Copy out every line of the records in which "Жигулёвская" can be found.

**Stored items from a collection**
==========
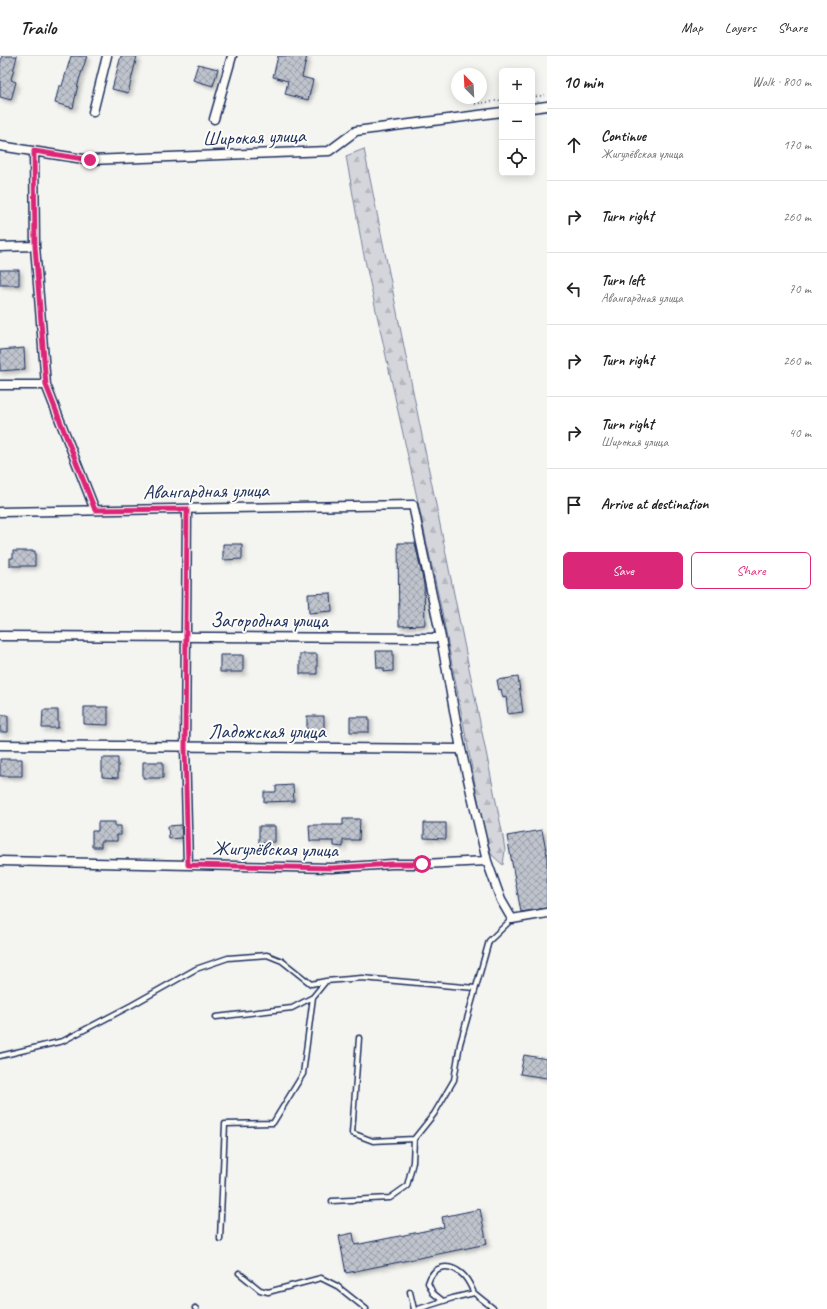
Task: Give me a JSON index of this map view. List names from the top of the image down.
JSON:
{
  "streets": {
    "street": [
      "Широкая улица",
      "Авангардная улица",
      "Загородная улица",
      "Ладожская улица",
      "Жигулёвская улица"
    ]
  },
  "crossings": [
    ["Авангардная улица", "Загородная улица"]
  ],
  "north": "top left",
  "page": {
    "header": "Trailo",
    "nav": ["Map", "Layers", "Share"],
    "heading": ["10 min", "Walk · 800 m"],
    "map_buttons": ["+", "−"],
    "list": [
      ["Continue", "Жигулёвская улица", "170 m"],
      ["Turn right", "260 m"],
      ["Turn left", "Авангардная улица", "70 m"],
      ["Turn right", "260 m"],
      ["Turn right", "Широкая улица", "40 m"],
      "Arrive at destination"
    ],
    "buttons": ["Save", "Share"]
  }
}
==========
**ANSWER SPACE**
      "Жигулёвская улица"
      ["Continue", "Жигулёвская улица", "170 m"],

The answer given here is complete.